Brasil

Governo apresenta plano aos EUA para negociar tarifas de 25%

Documento reúne medidas sobre os seis temas da investigação comercial americana e busca destravar as negociações antes do prazo de 15 de julho

Publicado em 3 de julho de 2026 às 08h18.

O governo brasileiro decidiu apresentar aos Estados Unidos um "mapa do caminho" com medidas voltadas aos seis temas apontados na investigação comercial conduzida pela gestão de Donald Trump com base na Seção 301 da Lei de Comércio.

A iniciativa busca dar objetividade às negociações e evitar que fatores políticos dominem as tratativas sobre a possível imposição de tarifas de 25% a produtos brasileiros.

O prazo para que o governo americano decida se aplicará ou não as novas tarifas termina em 15 de julho. Nos bastidores, segundo O Globo, integrantes do governo afirmam que o objetivo do documento é demonstrar disposição para negociar, mesmo sem atender integralmente às demandas apresentadas por Washington.

Plano busca destravar negociações comerciais

Segundo integrantes do governo, as medidas propostas não representam uma aceitação das exigências americanas. A principal linha de defesa do Brasil continua sendo o argumento de que os Estados Unidos mantêm superávit comercial na relação bilateral, o que, na avaliação do governo, enfraquece a justificativa para a adoção das tarifas.

Ainda assim, auxiliares do presidente Luiz Inácio Lula da Silva avaliam que é importante apresentar iniciativas concretas para manter o diálogo aberto. Parte da equipe econômica, no entanto, considera provável que o tarifaço seja implementado por razões políticas, diante do cenário eleitoral brasileiro.

A principal medida em discussão envolve a redução de tarifas de importação para produtos de segmentos nos quais empresas americanas possuem forte presença, como máquinas, equipamentos médicos e tecnologia da informação.

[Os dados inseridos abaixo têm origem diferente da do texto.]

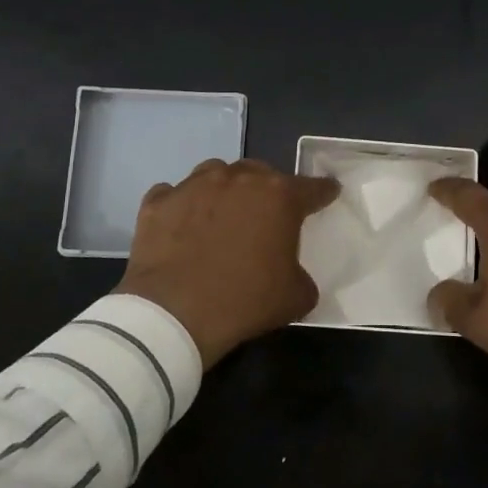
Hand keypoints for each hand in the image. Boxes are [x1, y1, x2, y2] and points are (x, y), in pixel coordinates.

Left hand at [115, 158, 339, 367]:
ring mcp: (194, 186)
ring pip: (216, 173)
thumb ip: (301, 275)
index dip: (323, 191)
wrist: (174, 313)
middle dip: (268, 189)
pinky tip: (181, 225)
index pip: (312, 188)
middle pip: (261, 173)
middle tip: (267, 213)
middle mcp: (238, 179)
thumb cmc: (245, 301)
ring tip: (222, 212)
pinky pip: (174, 194)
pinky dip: (181, 206)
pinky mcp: (159, 202)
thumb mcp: (295, 296)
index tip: (328, 192)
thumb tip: (293, 274)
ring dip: (224, 189)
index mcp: (279, 197)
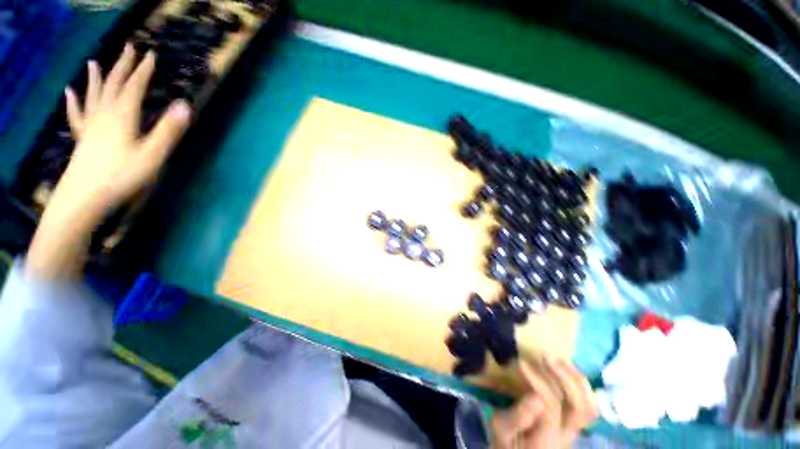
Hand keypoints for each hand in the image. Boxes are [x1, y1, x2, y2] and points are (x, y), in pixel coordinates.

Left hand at [61, 43, 189, 210]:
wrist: (84, 197)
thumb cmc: (121, 176)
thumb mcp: (152, 155)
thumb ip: (168, 130)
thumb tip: (185, 105)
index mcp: (123, 116)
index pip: (134, 86)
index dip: (143, 69)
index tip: (150, 53)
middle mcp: (104, 114)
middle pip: (113, 84)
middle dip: (123, 65)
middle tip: (128, 47)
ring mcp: (90, 125)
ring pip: (93, 95)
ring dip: (96, 77)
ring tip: (94, 62)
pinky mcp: (82, 138)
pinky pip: (76, 114)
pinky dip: (74, 101)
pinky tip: (70, 92)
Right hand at [492, 358, 597, 448]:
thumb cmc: (506, 441)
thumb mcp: (502, 430)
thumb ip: (517, 417)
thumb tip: (535, 396)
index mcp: (547, 438)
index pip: (551, 406)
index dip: (538, 382)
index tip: (521, 363)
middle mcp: (567, 435)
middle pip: (579, 407)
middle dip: (564, 378)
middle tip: (545, 357)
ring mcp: (573, 430)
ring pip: (590, 406)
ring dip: (577, 380)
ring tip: (560, 359)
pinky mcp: (573, 424)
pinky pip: (589, 406)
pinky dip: (583, 387)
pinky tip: (570, 370)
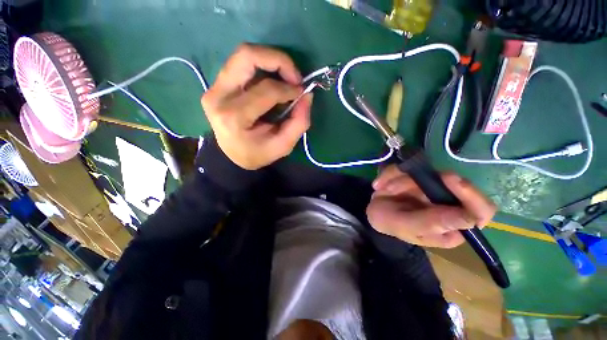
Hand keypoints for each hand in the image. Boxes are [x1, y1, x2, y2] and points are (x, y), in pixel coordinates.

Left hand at [201, 44, 312, 169]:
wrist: (232, 155)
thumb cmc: (258, 153)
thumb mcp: (283, 146)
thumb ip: (299, 122)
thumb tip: (307, 95)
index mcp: (234, 117)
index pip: (266, 90)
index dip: (289, 88)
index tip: (301, 93)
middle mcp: (219, 97)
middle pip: (247, 56)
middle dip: (278, 60)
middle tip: (295, 76)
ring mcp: (214, 88)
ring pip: (243, 55)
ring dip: (270, 59)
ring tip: (286, 75)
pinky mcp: (216, 84)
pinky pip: (241, 64)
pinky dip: (262, 66)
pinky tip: (273, 79)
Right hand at [366, 165, 495, 247]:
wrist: (371, 211)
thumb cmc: (389, 223)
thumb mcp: (406, 226)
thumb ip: (432, 223)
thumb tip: (470, 219)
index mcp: (452, 225)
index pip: (481, 210)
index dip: (470, 194)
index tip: (447, 178)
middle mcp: (449, 204)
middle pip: (449, 183)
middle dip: (416, 183)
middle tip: (394, 186)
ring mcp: (434, 187)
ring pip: (426, 171)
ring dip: (399, 179)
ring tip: (384, 190)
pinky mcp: (420, 175)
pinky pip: (408, 166)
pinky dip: (390, 173)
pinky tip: (379, 184)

O pacote também inclui iniciativas que já vinham sendo estudadas pelo governo. Um dos exemplos é o reforço de políticas de combate ao desmatamento ilegal. O tema aparece na investigação americana, que cita dados de 2021 para justificar críticas à política ambiental brasileira. O governo brasileiro argumenta que os indicadores melhoraram desde o início do atual mandato de Lula.

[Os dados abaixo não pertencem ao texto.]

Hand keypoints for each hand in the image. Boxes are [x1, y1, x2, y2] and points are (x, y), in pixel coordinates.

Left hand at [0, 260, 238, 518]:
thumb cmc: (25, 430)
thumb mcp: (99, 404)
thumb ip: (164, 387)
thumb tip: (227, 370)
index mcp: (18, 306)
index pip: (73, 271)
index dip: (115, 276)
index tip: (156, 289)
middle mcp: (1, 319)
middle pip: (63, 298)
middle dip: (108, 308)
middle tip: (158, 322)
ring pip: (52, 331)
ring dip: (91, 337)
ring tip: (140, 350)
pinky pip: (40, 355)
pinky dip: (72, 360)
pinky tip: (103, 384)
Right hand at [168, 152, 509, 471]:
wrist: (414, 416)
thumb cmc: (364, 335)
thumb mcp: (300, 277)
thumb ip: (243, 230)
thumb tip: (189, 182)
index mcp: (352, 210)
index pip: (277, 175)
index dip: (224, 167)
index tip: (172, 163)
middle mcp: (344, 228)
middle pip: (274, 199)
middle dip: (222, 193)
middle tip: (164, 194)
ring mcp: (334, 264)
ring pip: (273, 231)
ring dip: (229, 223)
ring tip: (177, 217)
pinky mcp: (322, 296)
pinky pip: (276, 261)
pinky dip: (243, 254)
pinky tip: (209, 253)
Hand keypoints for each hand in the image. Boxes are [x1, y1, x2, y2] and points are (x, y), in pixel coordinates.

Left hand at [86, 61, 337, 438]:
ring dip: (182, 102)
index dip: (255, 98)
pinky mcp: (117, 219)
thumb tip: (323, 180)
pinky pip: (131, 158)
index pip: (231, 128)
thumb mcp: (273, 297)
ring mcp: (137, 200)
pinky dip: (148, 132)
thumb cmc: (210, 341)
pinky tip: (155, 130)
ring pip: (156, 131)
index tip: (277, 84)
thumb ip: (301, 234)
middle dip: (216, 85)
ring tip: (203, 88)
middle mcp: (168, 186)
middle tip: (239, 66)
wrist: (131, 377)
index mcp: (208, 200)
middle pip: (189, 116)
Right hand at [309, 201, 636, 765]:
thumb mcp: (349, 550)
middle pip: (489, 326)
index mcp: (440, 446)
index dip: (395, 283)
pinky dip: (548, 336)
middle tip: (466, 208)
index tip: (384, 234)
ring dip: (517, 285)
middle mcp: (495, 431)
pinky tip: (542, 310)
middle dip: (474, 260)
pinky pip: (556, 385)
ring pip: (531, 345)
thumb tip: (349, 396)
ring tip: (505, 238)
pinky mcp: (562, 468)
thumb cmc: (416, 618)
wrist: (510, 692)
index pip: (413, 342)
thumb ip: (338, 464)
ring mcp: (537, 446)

Brasil mantém Pix fora da negociação

As medidas vêm sendo discutidas em reuniões entre o ministro do Desenvolvimento, Indústria, Comércio e Serviços, Marcio Elias Rosa, e o representante de Comércio dos Estados Unidos, Jamieson Greer. Nesta quinta-feira, os dois realizaram o quinto encontro desde a criação do grupo de trabalho bilateral, formado após a reunião entre Lula e Trump na Casa Branca, em maio.

Em nota, o ministério informou que as conversas abrangem os seis eixos da investigação conduzida pelos Estados Unidos: comércio digital, tarifas preferenciais, combate à corrupção, proteção à propriedade intelectual, etanol e desmatamento ilegal.

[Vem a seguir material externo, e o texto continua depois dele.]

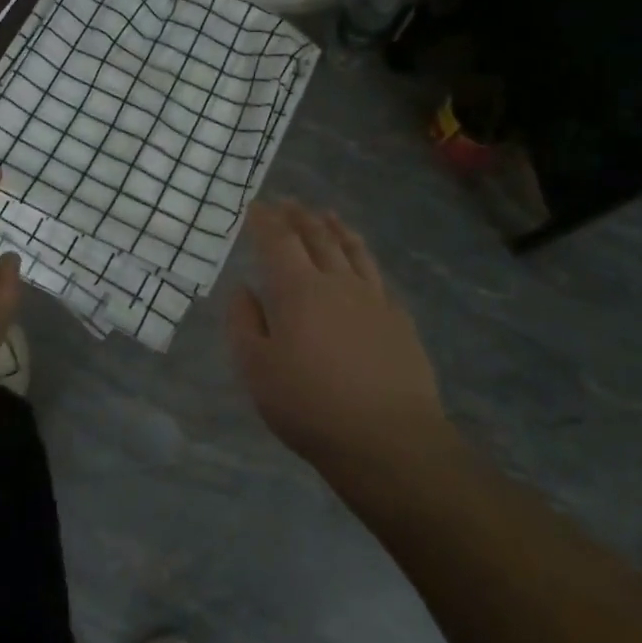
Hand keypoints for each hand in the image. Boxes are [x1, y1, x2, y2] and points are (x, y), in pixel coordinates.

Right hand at [228, 200, 449, 478]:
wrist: (388, 440)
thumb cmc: (309, 405)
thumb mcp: (256, 368)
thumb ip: (243, 322)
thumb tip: (242, 288)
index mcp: (297, 290)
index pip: (278, 241)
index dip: (265, 220)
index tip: (255, 205)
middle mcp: (337, 282)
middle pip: (318, 236)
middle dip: (299, 216)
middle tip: (288, 202)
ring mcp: (373, 299)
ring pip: (353, 250)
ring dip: (336, 228)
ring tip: (328, 215)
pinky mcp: (399, 320)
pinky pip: (377, 275)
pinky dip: (364, 258)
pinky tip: (362, 263)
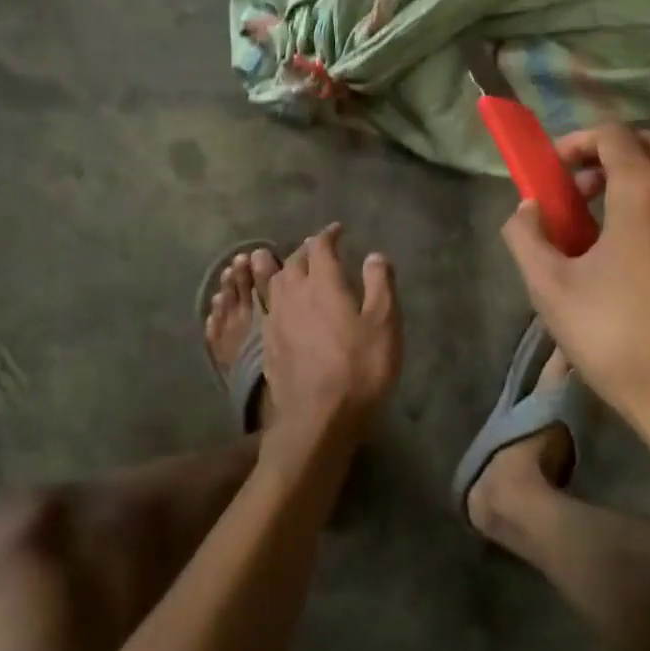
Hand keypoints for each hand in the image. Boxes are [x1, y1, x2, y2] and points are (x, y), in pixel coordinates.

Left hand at [263, 224, 401, 446]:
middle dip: (306, 250)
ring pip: (274, 282)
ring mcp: (275, 320)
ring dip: (282, 268)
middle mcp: (294, 294)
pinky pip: (265, 307)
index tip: (337, 230)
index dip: (328, 235)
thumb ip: (380, 285)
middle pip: (294, 262)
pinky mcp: (267, 344)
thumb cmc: (358, 369)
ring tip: (288, 265)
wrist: (316, 420)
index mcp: (322, 283)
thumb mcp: (384, 325)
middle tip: (317, 248)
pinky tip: (277, 303)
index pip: (320, 247)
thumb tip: (374, 255)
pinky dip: (270, 295)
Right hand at [500, 126, 649, 459]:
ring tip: (620, 232)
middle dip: (611, 160)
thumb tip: (529, 208)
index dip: (577, 143)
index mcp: (647, 190)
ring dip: (647, 186)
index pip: (612, 134)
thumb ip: (525, 235)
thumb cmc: (621, 342)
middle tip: (584, 197)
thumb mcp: (550, 289)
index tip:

Apesar da disposição para negociar, o governo considera alguns temas inegociáveis. Entre eles está o Pix, citado pelos Estados Unidos no capítulo sobre comércio digital. O Escritório do Representante de Comércio (USTR) sustenta que o Brasil favoreceria o sistema de pagamentos em detrimento de empresas americanas do setor, avaliação rejeitada pelo governo brasileiro.

Nos bastidores, integrantes do governo avaliam que uma eventual postergação da decisão americana é mais provável do que o cancelamento definitivo das tarifas. A possibilidade de adiamento também foi defendida em documento encaminhado pelo senador Flávio Bolsonaro (PL-RJ) ao USTR, órgão responsável pela investigação comercial.